Summarised therefore the action proposed is as follows- (1) Take up with the Australian Minister in Washington the question of unified American Supply representation in Australia.

(2) Explain personally to the American Minister in Australia the difficulties regarding the setting up of a separate purchasing organization for the U.S. Navy.

(3) With a view to the closest collaboration and direction in major supply matters and to tie up Lease Lend, which must inevitably be brought into the picture, a small working body is to be formed under the control of the Supply Department, comprising the Secretary of my Department, the Director of Import Procurement of the Department of Trade and Customs, and the American Representative mentioned in (1). This body will be called the Commonwealth Supply Council.

(4) The Council will collaborate to the greatest extent with the Administrative Planning Committee with respect to supply matters.

(5) My Department will nominate representatives to the Services Supply Sub-Committee and will assist to the greatest extent possible.

(6) Existing contracts and Departmental machinery will be used to the greatest extent possible in supplying the American needs and wherever practical these will be coordinated through Army, Navy or Airforce-those Services demanding on my Department for replacing or replenishment as the case may be.

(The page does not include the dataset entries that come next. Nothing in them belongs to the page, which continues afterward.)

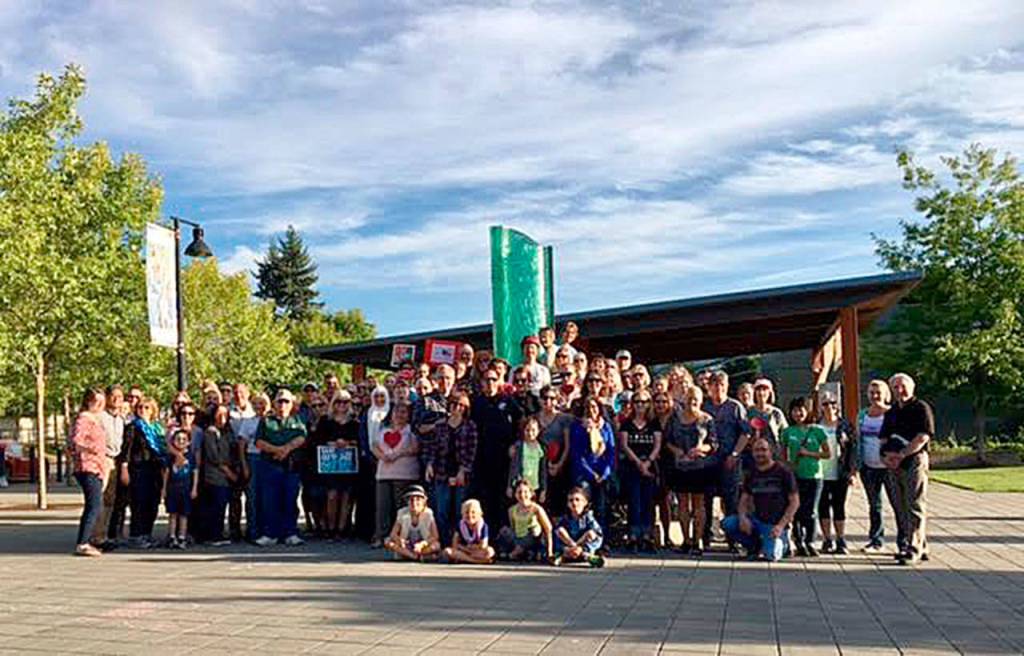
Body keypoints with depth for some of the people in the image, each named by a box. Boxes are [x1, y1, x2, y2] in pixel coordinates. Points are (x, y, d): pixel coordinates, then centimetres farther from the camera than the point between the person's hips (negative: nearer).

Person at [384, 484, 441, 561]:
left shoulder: (428, 514, -9)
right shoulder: (403, 513, -4)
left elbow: (435, 537, -13)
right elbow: (393, 534, -6)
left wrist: (422, 544, -32)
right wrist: (400, 541, -28)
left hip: (423, 548, -2)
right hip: (405, 548, 2)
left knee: (436, 545, -32)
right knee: (387, 542, -24)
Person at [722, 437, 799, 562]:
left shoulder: (783, 472, -4)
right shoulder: (751, 474, 9)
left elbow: (795, 502, -6)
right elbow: (744, 500, 8)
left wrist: (781, 526, -17)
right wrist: (743, 517, -15)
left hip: (775, 524, -4)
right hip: (757, 520, 4)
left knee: (769, 556, -25)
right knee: (727, 524, -20)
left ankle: (782, 542, 12)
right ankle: (755, 546, 5)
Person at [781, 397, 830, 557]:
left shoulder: (817, 430, 2)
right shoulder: (788, 432, 6)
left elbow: (827, 453, 3)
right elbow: (783, 454, 14)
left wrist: (809, 453, -8)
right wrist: (787, 464, -4)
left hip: (814, 476, -1)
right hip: (795, 476, 1)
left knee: (811, 512, 0)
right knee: (797, 511, 0)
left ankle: (810, 542, 12)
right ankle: (799, 543, 11)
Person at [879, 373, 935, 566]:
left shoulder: (921, 408, -4)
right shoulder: (891, 412, 18)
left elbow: (923, 436, -14)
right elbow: (883, 437, 17)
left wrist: (901, 454, -17)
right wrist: (888, 454, -3)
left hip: (915, 460, -8)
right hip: (896, 464, 8)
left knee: (916, 505, -9)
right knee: (902, 507, 10)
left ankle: (915, 549, -10)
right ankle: (921, 546, 20)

I submit the matter for information and confirmation by Cabinet.

[5]

JOHN BEASLEY

1 R. G. Casey's cablegram is on file AA:A981, Defence 66.

2 Nelson Trusler Johnson.

3 AA:A2671, 6/1942.

4 in AA:A2673, vol. 10.

5 On 27 January War Cabinet approved the proposals set out in this agendum and also authorised the establishment of a Ministerial Committee consisting of Beasley and the Minister for Trade and Customs, Senator R. V. Keane, with the power to invite Johnson to meetings when it was considered desirable to do so. See AA:A2673, vol. 10, minute 1778.